With her was Kennedy Corio, 50, a leader of the Palawan Indigenous group, living in the same municipality of Bataraza. He observed that losing the mountain and its watershed amounts to losing his livelihood. He uses native plants as healing remedies when members of his community fall ill: tree roots for high blood pressure, water from vines for bone aches and urinary tract infections.

“There’s a big difference between the poor and the rich,” Corio said. “The rich … can move to other places. But our lives are dependent on the mountain. For poor people like us, if you remove the mountain, it means we will also vanish.”

But resistance has been infectious, too. In April, at a new mine in Brooke’s Point, about 60 kilometers north of Rio Tuba, protesting villagers imitated the Sibuyan blockade by cutting off an access road for nickel-laden mining trucks belonging to Ipilan Nickel Corporation. Again, as in Sibuyan, police and private security burst through the barrier.

Brooke’s Point vice mayor, Mary Jean Feliciano, grew up in the area. As a child, she would walk for miles through the mountains with her father to visit her grandfather, who built his home in an old-growth forest alongside a natural spring. “There was a place where you could drink water flowing from a bamboo forest,” Feliciano said. Now, she added, it runs brown.

“It’s very ironic that, in order to mitigate the impact of global warming, you have to cut down our trees. Is that a good solution?” she said. “So many trees will be cut, millions, just to support the initiatives of Elon Musk to provide [electric] vehicles and stop the rise of global warming.”

Some villagers, however, feel forced to move with the political wind. Narlito Silnay, a tribal leader at Rio Tuba who was a vociferous anti-mining campaigner, controversially signed an agreement in March to cede Indigenous land for mining in return for promises to fund schools and medical infrastructure.

“If the government could give those [benefits], we would not allow mining,” Silnay told Rest of World. “If you have 10 hectares of land, you have to sacrifice one to save nine.”

The tides could shift towards mining at Sibuyan, too. The current mayor and vice mayor of San Fernando have gone against most of the island by cautiously supporting the mining exploration.

Last December, the Philippine Mines and Geosciences Bureau issued an export permit to Altai Philippines for a shipment of 50,000 wet metric tons of nickel ore, valued at $1.85 million. The permit, viewed by Rest of World, expired on January 28, 2023 — days before the police broke the barricade to allow the miner to keep operating.
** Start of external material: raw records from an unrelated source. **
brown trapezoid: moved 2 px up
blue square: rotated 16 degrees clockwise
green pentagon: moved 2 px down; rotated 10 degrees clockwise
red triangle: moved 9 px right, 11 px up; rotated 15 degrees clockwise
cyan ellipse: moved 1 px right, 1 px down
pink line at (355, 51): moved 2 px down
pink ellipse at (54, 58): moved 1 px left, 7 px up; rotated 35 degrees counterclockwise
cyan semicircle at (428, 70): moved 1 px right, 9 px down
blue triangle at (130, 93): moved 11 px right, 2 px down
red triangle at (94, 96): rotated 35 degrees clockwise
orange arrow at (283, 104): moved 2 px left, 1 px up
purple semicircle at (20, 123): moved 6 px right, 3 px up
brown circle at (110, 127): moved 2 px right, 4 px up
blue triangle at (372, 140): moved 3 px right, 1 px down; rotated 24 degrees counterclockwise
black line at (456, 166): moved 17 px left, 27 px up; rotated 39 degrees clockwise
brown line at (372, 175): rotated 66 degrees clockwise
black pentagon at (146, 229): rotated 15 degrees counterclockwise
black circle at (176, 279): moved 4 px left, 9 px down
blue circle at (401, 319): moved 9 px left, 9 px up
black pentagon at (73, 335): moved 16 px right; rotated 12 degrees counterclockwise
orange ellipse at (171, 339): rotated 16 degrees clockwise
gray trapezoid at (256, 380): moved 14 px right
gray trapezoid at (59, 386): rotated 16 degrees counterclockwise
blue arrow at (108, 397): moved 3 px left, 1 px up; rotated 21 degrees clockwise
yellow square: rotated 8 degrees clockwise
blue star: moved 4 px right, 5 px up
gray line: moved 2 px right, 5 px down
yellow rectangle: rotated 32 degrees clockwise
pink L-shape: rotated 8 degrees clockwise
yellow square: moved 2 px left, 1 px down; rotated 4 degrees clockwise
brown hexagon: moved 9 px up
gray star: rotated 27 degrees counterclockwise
Sibuyan’s protesting townspeople have had momentary vindication. After Altai Philippines broke their barricade, the Department of Environment and Natural Resources confirmed that the company did not have a current permit and ordered it to suspend its explorations.

But as of late August, mining trucks and backhoes still lurk across from the barricade. Hundreds of volunteers have taken turns standing guard since February, including students who have asked professors to schedule classes around their shifts.

After the February protests, Marin was personally sued for defamation by Altai Philippines for damaging the company’s profits, he said. Marin, however, is there for the long haul: He was born in Sibuyan and intends to die there. In recent years, his wife has begged him to travel around Asia, or at least around the Philippines. “She got upset with me,” he said. “I told her, I’d rather stay in Sibuyan.”